Dans cette interview, Rafael Nieto découvre le véritable tigre qu’Álvaro Uribe avait pour président : c’était Miguel Uribe Turbay, mais Abelardo de la Espriella s’est approprié ce concept et a fait apparaître qu’il était l’oint de l’uribisme, sans l’être. Il a dit qu ‘«il était plus Uribista que Doña Lina». pic.twitter.com/oaRlFKvEMp
– Léon (@leaote) 22 juillet 2026
Beaucoup se demandent d’où vient le surnom du tigre, et Abelardo de la Espriella n’a pas toujours été connu ainsi, mais au fil du temps, ce surnom a décidé d’être adopté par le juriste pour montrer à ceux qui n’étaient pas satisfaits du gouvernement de Gustavo Petro qu’il y avait quelqu’un qui pouvait l’affronter.
un uribiste convaincu
Car avant sa campagne politique, De la Espriella était un fervent admirateur d’Álvaro Uribe, il faisait même partie de son groupe d’avocats, et malgré le fait que l’ancien président lui ait offert son soutien et se soit déclaré parti gouvernemental, les signes d’affection du président élu envers l’ancien chef de l’État d’Antioquia ont diminué, et beaucoup affirment que c’est parce que de la Espriella veut se forger sa propre image et qu’elle ne se forme pas dans l’ombre de celui qui a dirigé les destinées du pays pendant 8 ans.
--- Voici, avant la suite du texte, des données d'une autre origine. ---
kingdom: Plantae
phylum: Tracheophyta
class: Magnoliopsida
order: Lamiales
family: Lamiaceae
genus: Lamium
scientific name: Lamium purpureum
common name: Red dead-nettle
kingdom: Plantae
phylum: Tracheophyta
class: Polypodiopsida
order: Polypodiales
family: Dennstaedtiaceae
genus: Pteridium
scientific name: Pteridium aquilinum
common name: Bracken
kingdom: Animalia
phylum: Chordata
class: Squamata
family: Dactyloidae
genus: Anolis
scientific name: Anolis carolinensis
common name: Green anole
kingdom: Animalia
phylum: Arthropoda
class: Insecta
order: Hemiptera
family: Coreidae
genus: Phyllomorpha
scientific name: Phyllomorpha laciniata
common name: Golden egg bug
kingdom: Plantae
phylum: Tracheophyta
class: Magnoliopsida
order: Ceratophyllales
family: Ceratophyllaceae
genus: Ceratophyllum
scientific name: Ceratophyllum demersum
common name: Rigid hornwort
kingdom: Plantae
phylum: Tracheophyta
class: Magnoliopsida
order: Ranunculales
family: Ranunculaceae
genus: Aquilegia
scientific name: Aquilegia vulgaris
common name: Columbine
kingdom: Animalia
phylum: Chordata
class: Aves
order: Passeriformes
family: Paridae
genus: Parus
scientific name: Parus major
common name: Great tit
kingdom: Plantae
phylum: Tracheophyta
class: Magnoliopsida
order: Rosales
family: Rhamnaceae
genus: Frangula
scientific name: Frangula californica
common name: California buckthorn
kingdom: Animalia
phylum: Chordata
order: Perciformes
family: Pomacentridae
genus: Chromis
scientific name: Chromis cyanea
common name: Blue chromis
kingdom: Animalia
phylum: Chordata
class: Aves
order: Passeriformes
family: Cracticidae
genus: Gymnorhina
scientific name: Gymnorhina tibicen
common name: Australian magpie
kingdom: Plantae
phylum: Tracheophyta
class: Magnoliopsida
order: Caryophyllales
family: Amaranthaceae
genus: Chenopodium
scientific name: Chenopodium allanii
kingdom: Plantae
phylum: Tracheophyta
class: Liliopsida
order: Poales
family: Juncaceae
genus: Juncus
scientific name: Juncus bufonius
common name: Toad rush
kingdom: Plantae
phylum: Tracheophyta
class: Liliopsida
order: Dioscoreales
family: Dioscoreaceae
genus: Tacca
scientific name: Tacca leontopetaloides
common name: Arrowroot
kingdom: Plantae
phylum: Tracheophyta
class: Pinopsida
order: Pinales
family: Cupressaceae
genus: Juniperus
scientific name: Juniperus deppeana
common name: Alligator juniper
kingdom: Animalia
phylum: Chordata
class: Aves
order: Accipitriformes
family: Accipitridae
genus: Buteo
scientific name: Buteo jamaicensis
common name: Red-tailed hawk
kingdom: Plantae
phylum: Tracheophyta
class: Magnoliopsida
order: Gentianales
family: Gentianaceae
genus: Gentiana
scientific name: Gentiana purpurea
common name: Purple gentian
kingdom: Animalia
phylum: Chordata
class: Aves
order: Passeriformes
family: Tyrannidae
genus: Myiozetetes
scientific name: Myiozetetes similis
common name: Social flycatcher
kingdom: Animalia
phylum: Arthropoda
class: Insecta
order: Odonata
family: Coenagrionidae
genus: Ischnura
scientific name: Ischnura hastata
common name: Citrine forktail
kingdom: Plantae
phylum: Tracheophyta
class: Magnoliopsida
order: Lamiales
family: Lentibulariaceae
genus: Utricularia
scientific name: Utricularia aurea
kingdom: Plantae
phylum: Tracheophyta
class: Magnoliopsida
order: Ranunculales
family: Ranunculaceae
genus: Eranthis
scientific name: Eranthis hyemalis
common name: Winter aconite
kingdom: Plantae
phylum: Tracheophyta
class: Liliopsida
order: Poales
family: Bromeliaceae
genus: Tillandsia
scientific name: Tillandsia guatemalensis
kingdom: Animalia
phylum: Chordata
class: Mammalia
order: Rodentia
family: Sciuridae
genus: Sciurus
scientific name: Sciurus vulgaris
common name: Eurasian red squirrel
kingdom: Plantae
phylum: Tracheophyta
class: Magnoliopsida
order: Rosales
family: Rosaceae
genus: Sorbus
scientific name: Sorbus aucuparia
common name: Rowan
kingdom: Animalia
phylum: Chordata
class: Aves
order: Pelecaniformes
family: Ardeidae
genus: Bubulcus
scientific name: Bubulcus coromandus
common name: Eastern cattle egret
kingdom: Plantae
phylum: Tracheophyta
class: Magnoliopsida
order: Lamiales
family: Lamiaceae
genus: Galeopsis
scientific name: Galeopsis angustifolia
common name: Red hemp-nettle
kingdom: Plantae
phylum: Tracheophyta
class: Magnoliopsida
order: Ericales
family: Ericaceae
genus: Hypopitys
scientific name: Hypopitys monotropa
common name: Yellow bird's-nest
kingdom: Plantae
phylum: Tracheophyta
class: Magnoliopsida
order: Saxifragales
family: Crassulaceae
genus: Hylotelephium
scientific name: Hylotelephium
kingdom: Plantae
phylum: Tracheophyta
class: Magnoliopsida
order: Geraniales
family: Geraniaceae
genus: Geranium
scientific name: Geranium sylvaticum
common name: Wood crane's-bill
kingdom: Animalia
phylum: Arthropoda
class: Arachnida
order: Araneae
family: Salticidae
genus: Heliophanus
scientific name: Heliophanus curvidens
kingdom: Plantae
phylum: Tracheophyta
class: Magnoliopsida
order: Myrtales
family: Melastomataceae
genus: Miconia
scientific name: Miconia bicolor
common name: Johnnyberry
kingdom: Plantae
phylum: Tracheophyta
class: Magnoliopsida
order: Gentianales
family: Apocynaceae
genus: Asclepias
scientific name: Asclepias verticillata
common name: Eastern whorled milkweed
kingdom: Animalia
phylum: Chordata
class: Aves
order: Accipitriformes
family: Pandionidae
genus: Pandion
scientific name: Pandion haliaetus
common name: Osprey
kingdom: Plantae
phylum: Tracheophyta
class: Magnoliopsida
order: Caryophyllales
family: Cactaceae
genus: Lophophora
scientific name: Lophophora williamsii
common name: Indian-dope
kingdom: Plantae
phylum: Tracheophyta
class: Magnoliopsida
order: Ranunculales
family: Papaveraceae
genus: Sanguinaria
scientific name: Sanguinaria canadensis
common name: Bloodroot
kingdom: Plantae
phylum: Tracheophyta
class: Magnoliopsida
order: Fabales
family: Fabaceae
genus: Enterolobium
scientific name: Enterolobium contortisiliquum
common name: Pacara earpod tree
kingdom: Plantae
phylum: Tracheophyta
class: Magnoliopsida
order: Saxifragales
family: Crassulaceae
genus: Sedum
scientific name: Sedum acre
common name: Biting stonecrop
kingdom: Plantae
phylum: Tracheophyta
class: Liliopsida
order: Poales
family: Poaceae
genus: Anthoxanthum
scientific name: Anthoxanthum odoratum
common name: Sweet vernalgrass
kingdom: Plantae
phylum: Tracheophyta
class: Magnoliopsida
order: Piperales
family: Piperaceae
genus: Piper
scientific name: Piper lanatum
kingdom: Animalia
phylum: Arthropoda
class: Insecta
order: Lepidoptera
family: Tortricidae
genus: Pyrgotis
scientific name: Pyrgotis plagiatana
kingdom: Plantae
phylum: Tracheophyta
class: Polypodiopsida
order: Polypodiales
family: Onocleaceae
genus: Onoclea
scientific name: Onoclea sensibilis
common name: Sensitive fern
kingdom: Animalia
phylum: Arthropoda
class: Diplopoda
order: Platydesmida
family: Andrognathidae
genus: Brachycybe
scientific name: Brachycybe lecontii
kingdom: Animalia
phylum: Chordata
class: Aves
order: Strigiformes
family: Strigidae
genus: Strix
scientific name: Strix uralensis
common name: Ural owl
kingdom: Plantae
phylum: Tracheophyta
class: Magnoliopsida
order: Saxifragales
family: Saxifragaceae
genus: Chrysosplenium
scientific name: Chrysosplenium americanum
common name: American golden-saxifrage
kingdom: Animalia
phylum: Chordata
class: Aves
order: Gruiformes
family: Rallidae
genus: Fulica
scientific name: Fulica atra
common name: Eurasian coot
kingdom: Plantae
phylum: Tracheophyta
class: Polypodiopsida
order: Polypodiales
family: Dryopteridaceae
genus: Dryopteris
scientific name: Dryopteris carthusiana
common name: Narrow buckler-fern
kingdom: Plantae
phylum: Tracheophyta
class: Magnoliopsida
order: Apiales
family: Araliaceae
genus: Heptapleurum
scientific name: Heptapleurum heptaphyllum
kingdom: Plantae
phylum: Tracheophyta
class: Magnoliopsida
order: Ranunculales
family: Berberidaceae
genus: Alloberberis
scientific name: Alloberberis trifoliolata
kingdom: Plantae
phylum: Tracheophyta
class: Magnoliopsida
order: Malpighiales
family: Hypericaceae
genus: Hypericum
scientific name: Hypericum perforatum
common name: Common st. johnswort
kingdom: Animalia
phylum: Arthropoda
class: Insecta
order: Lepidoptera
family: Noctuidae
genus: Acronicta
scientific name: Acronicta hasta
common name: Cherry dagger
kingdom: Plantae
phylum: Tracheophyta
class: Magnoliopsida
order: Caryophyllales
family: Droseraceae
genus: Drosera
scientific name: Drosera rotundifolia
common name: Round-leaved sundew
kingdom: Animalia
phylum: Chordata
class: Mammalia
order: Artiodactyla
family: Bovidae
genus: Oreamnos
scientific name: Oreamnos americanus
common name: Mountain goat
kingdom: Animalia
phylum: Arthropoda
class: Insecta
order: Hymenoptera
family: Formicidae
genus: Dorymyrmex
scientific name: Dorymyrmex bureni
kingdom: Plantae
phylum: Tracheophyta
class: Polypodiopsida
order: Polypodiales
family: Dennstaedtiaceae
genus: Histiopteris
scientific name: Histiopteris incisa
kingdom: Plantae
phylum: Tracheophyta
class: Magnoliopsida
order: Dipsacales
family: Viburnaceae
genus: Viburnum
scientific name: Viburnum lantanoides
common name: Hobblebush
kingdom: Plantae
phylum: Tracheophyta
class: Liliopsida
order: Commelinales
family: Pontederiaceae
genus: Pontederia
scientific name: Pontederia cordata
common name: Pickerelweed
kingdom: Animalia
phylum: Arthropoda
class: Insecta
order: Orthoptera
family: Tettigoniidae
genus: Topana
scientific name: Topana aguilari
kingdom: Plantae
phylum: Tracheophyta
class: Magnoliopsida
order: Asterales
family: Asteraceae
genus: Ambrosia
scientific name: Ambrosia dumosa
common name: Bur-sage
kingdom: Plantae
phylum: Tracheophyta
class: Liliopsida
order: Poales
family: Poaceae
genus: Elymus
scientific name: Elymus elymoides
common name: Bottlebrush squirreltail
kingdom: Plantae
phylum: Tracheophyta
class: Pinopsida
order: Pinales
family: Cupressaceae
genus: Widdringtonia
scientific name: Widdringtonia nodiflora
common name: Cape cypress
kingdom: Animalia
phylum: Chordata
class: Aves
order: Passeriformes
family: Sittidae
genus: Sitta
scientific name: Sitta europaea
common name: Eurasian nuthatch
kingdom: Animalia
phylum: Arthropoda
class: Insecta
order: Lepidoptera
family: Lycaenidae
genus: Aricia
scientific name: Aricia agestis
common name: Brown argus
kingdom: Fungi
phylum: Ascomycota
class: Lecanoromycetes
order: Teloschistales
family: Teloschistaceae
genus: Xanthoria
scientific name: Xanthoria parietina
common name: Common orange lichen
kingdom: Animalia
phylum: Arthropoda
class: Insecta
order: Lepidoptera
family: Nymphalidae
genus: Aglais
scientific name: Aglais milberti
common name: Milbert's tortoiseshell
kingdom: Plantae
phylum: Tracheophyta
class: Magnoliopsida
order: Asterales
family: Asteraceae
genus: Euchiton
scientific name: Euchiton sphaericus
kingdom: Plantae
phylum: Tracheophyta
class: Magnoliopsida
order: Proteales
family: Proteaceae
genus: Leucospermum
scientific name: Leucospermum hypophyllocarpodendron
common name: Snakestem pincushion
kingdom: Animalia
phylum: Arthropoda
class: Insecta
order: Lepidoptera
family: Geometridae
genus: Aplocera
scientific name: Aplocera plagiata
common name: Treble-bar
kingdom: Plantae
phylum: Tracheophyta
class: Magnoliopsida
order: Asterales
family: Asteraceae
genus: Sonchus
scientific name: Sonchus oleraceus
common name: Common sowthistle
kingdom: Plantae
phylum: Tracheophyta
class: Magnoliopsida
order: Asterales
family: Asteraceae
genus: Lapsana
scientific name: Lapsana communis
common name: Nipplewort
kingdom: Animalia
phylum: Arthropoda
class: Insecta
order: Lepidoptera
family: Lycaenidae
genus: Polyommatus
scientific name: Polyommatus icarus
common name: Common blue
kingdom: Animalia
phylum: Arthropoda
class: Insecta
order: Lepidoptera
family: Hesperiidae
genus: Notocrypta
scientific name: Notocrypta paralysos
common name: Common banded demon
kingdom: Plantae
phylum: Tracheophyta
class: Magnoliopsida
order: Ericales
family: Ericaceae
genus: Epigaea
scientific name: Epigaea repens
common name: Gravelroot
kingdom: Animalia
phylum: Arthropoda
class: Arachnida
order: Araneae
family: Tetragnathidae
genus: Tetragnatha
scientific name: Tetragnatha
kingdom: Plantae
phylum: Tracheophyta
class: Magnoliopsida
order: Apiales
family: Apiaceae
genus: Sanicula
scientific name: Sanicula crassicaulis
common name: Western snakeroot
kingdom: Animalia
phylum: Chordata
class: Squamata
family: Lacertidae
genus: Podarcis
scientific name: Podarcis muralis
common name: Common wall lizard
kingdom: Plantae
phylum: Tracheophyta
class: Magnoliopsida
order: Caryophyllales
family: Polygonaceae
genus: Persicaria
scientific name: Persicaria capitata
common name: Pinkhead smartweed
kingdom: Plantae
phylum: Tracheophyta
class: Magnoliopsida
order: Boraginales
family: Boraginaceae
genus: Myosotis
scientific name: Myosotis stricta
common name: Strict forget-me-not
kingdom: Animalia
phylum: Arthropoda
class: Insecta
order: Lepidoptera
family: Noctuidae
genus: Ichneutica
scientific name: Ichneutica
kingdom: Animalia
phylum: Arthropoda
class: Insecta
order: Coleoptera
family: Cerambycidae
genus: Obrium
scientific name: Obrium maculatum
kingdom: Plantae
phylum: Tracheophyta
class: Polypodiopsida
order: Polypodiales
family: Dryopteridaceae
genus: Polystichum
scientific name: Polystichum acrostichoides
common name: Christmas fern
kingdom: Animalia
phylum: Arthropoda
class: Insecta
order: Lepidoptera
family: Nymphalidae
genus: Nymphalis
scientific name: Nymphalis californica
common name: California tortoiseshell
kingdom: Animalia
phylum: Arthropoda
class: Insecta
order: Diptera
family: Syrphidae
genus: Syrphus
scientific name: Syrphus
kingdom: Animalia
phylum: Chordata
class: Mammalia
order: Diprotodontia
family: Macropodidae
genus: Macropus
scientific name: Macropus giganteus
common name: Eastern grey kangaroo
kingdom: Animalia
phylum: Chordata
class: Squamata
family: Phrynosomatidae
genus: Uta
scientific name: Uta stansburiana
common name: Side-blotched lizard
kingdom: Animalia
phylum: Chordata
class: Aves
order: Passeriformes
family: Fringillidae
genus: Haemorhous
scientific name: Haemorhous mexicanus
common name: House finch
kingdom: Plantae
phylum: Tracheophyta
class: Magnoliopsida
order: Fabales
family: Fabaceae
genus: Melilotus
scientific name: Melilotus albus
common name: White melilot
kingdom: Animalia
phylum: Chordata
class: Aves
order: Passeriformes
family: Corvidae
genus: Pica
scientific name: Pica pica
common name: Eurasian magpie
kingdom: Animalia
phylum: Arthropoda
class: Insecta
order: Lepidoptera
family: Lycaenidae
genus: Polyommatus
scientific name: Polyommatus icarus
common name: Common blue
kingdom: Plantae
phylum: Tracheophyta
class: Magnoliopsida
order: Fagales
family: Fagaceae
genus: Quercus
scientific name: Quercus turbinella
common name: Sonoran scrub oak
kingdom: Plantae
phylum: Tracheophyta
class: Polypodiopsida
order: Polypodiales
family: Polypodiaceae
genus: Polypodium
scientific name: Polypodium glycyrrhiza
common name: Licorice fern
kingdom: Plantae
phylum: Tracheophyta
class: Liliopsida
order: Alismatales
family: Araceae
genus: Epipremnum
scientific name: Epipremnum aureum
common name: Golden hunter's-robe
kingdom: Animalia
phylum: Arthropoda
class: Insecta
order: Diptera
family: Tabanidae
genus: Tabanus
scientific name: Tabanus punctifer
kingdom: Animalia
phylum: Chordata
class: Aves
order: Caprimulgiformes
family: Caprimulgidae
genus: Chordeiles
Abelardo de la Espriella a utilisé le terme tigre il y a près de 6 ans pour désigner l’ancien président Álvaro Uribe, précisément alors qu’était en cours un procès pour corruption présumée de témoins et fraude procédurale, au cours duquel il a été déterminé qu’il était privé de liberté dans son propre domicile.
A cette époque, Abelardo de la Espriella avait déjà exprimé son indignation face à la décision judiciaire, affirmant qu’une injustice était commise contre un homme qui affrontait ses adversaires et se défendait comme un tigre, exaltant son patriotisme et son engagement envers la nation, sans vouloir rien obtenir en retour.
Une autre version prétend qu’Abélard de la Pointe s’est approprié le terme et le concept de tigre. Ceci après que l’ancien président Álvaro Uribe a tenu une conférence aux États-Unis et, lorsqu’on lui a demandé quels étaient ses éléments pour une future candidature à la présidence, il a assuré qu’il avait un tigre et trois tigresses, qui étaient le sénateur assassiné Miguel Uribe Turbay, et les sénateurs María Fernanda Cabal, Paloma Valencia et Paola Holguín.
Lorsqu’Abelardo de la Espriella a décidé de s’impliquer dans la course à la Présidence de la République, il a décidé de donner à son nom le surnom de Tigre, dans le but de montrer au pays qu’il était la personne idéale pour affronter le pétrisme, et rien de mieux que d’être comparé au félin féroce d’Asie.
Beaucoup préfèrent appeler le président élu, le tigre, au lieu de son prénom, un nom prestigieux sur la côte atlantique colombienne qui a donné des éléments importants à la politique et au droit.
Dehors, on l’appelle aussi le tigre.
Une telle reconnaissance a eu le surnom de tigre, qui fait qu’Abelardo de la Espriella n’est pas seulement connu en Colombie de cette façon, différents dirigeants mondiaux ont utilisé cette expression pour le désigner, y compris le président des États-Unis Donald Trump.
Le surnom de tigre et toute son influence ont été voulus par le président Gustavo Petro lui-même, précisant que le tigre n’est pas un animal typique du continent américain et que dans cette partie de la planète, le félin régnant est le jaguar.
Le 7 août, le tigre commencera à rugir, du moins c’est ce que beaucoup espèrent, notamment pour lutter contre la violence, la criminalité, la pauvreté, le chômage et les maux qui frappent traditionnellement les Colombiens.